_DOCUMENT TEXT_.
▼
NEW JERSEY

Rutgers lab churning out baby horseshoe crabs

Wayne Parry
Associated Press

LOWER TWP. – Six thousand baby horseshoe crabs made their way in the waters near Cape May this weekend, thanks to a Rutgers University center that grows and releases them into the wild.

The New Jersey Aquaculture Innovation Center released the hatchlings, each tinier than a child’s fingernail, into the Cape May Canal on Friday.

The center has released 250,000 of the young crabs over the past two years.

“I like to consider this a Head Start program for horseshoe crabs,” said Mike DeLuca, senior associate director of the Rutgers Institute of Marine and Coastal Sciences. “There is a 90 percent mortality rate for these crabs once they get into the wild. The crabs lay millions of eggs, but not many survive to become adult crabs.”

Enter the aquaculture center, which grows not only horseshoe crabs, but oysters and mummichog, a bait fish.

It’s part of an effort to replenish the population of horseshoe crabs, which is under pressure from habitat loss, commercial fishing that uses them as bait for whelk and eels (New Jersey prohibits harvesting them but neighboring Delaware does not), pollution and poachers.
▲
_WHAT THE EXERCISE ASKS_. Could you output the horseshoe crab article word for word, starting at "LOWER TWP. –" and ending at "a bait fish."?

_INFORMATION GIVEN_.
▼
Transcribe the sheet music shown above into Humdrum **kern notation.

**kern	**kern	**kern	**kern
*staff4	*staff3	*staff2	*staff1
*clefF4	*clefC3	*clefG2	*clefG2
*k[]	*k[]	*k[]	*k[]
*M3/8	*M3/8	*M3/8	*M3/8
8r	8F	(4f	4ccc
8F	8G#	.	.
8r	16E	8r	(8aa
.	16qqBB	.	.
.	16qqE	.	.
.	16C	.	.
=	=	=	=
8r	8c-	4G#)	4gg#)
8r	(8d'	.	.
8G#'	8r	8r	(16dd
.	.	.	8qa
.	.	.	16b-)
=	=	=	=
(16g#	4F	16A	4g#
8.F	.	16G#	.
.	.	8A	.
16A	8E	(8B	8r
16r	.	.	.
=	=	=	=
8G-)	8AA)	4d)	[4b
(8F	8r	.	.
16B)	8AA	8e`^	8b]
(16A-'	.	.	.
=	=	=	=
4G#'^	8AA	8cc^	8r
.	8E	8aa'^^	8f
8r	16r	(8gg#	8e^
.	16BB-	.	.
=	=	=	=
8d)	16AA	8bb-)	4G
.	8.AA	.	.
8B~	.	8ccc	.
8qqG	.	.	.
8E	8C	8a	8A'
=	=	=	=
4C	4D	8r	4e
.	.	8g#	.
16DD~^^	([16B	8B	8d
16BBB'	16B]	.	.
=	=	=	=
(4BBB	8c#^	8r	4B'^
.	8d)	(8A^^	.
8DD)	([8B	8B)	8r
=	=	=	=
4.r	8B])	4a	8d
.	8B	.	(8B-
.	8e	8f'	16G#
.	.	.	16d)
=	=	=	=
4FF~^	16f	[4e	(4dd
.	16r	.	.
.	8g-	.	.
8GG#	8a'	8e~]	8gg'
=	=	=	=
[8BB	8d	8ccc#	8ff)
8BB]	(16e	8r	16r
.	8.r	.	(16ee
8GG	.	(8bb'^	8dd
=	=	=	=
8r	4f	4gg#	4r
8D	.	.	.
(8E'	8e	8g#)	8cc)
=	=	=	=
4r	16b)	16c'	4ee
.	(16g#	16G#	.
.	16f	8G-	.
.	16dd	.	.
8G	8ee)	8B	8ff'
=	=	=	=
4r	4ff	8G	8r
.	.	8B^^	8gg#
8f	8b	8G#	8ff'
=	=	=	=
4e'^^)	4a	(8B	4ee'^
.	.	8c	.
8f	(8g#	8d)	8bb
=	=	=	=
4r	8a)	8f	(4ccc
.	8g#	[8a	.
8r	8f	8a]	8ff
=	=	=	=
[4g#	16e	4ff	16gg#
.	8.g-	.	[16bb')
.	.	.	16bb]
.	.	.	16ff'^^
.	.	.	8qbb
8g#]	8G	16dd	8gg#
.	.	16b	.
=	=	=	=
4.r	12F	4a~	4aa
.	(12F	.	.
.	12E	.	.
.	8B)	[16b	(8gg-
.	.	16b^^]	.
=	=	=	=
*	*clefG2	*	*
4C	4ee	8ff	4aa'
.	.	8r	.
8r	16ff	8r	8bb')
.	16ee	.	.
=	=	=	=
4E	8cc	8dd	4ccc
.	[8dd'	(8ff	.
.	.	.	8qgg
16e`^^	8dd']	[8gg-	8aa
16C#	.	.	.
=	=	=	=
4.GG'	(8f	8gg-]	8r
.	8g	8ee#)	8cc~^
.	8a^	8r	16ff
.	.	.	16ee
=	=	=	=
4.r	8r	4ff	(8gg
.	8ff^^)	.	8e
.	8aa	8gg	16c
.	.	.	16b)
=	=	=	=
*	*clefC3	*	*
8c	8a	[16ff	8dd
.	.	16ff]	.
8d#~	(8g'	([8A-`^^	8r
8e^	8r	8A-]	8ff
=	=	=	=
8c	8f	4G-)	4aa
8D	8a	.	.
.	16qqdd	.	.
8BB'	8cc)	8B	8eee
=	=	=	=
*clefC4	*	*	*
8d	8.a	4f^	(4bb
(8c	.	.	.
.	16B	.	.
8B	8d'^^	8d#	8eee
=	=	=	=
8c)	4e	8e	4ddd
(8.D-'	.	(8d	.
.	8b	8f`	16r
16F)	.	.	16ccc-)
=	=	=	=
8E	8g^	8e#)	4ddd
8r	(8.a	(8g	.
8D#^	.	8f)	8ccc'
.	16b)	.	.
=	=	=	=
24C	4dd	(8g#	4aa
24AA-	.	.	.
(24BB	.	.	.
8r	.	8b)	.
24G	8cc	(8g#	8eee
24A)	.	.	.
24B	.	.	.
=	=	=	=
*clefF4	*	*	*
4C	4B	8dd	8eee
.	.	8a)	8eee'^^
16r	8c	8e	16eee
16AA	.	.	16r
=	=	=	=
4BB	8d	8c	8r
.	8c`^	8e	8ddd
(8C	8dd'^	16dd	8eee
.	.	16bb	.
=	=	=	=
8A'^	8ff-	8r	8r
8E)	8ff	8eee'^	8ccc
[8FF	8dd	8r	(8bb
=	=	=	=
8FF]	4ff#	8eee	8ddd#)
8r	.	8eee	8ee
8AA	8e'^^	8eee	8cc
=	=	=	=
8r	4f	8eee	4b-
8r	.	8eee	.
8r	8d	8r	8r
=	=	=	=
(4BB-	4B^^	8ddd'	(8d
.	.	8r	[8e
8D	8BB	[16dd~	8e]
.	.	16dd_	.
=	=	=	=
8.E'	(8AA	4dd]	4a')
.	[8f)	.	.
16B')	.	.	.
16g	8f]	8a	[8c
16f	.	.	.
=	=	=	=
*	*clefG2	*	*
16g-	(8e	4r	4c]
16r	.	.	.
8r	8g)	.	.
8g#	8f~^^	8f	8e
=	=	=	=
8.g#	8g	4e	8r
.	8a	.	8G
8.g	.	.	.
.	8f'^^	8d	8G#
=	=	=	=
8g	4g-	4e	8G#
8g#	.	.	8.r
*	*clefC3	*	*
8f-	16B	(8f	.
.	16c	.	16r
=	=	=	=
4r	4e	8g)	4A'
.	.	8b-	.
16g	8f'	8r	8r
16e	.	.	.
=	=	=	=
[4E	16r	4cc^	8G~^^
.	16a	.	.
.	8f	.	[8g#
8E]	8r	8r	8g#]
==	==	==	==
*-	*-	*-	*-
▲
_ANSWER SPACE_.
LOWER TWP. – Six thousand baby horseshoe crabs made their way in the waters near Cape May this weekend, thanks to a Rutgers University center that grows and releases them into the wild.

The New Jersey Aquaculture Innovation Center released the hatchlings, each tinier than a child’s fingernail, into the Cape May Canal on Friday.

The center has released 250,000 of the young crabs over the past two years.

“I like to consider this a Head Start program for horseshoe crabs,” said Mike DeLuca, senior associate director of the Rutgers Institute of Marine and Coastal Sciences. “There is a 90 percent mortality rate for these crabs once they get into the wild. The crabs lay millions of eggs, but not many survive to become adult crabs.”

Enter the aquaculture center, which grows not only horseshoe crabs, but oysters and mummichog, a bait fish.